**TEKS BACAAN:**
§ §

Surabaya, 24 Juli 2025 — Kepolisian Daerah Jawa Timur (Polda Jatim) berhasil mengungkap kasus tindak pidana pemerasan dan pengancaman yang dilakukan oleh dua pemuda berkedok organisasi masyarakat (ormas) fiktif. Pengungkapan ini disampaikan secara resmi dalam konferensi pers yang digelar Kamis sore (24/7/2025), di Mapolda Jatim oleh Kabid Humas Polda Jatim, Kombes Pol Jules Abraham Abast.
Menurut Kombes Jules, kasus ini bermula dari laporan polisi yang diterima pada tanggal 20 Juli 2025. Laporan tersebut menyebut adanya dugaan tindak pidana pemerasan, pengancaman, pencemaran nama baik, dan fitnah yang ditujukan kepada seorang aparatur sipil negara (ASN) bernama Haji Aris Agung Piawai, SSTTP, MM, yang bertugas di wilayah Sidoarjo.
“Kejadian tersebut berlangsung pada Sabtu malam, 19 Juli 2025, sekitar pukul 23.00 WIB, di sebuah kafe yang berlokasi di Jalan Ngagel Jaya Selatan, Surabaya,” jelasnya.
Dua tersangka yang diamankan adalah SH alias BS (24), mahasiswa asal Bangkalan, dan MSS (26), mahasiswa asal Pontianak. Keduanya diketahui telah mengirim surat pemberitahuan aksi demonstrasi kepada Dinas Pendidikan Provinsi Jawa Timur pada tanggal 16 Juli 2025, mengatasnamakan organisasi fiktif bernama Front Gerakan Rakyat Anti Korupsi (FGR-AK). Dalam surat tersebut, mereka menyampaikan rencana demo pada 21 Juli 2025 dengan tuntutan agar korban ditetapkan sebagai tersangka kasus korupsi dan perselingkuhan.
Namun, surat demo itu ternyata hanya dijadikan alat untuk memeras korban. Para tersangka menekan korban agar menyerahkan uang sebesar Rp20 juta. Jika tidak dipenuhi, mereka mengancam akan menggelar aksi demo dan menyebarkan informasi fitnah melalui media sosial seperti TikTok dan Instagram.

§ §

**BLOK DATA:**
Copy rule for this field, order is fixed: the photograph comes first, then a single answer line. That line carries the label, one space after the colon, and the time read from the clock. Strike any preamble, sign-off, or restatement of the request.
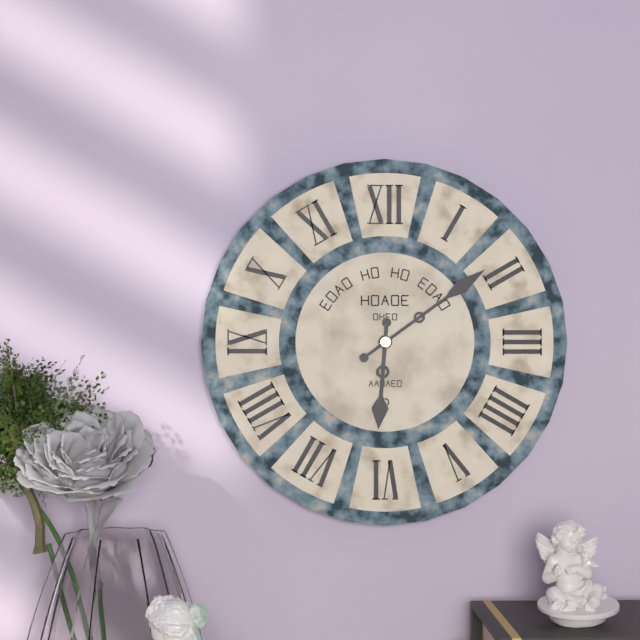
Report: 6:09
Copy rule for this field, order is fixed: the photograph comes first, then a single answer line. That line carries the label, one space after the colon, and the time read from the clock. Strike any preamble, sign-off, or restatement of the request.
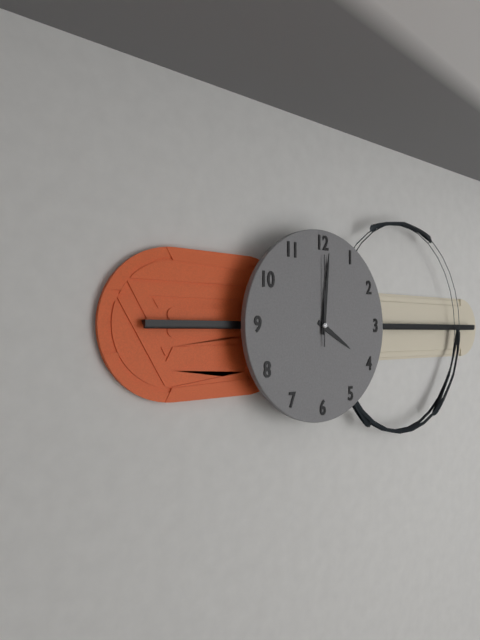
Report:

§ §

**SOAL LATIHAN:**
(a) Menurut berita tentang kasus pemerasan berkedok ormas fiktif, berapa jumlah uang yang diminta para tersangka dari korban?
(b) Teruskan berita tentang kasus pemerasan berkedok ormas fiktif itu, mulai setelah kalimat terakhirnya.

**JAWABAN:**
(a) Rp20 juta.

(b)
Direktur Reserse Kriminal Umum (Dirreskrimum) Polda Jatim, Kombes Pol Widi Atmoko, menjelaskan bahwa polisi berhasil mengungkap modus operandi dan mengamankan sejumlah barang bukti dalam kasus ini. Di antaranya adalah:
Surat pemberitahuan aksi demo atas nama FGR-AK
Uang tunai Rp20 juta dalam pecahan Rp50 ribu
Dua unit telepon genggam (merek Vivo dan Oppo Reno 8)
Satu unit sepeda motor Honda Scoopy
“Dari hasil koordinasi kami dengan instansi terkait, diketahui bahwa FGR-AK tidak terdaftar secara resmi sebagai organisasi masyarakat. Bahkan, hanya dua orang saja yang menjadi ‘anggota’, yaitu para tersangka itu sendiri,” ujar Kombes Jules menambahkan.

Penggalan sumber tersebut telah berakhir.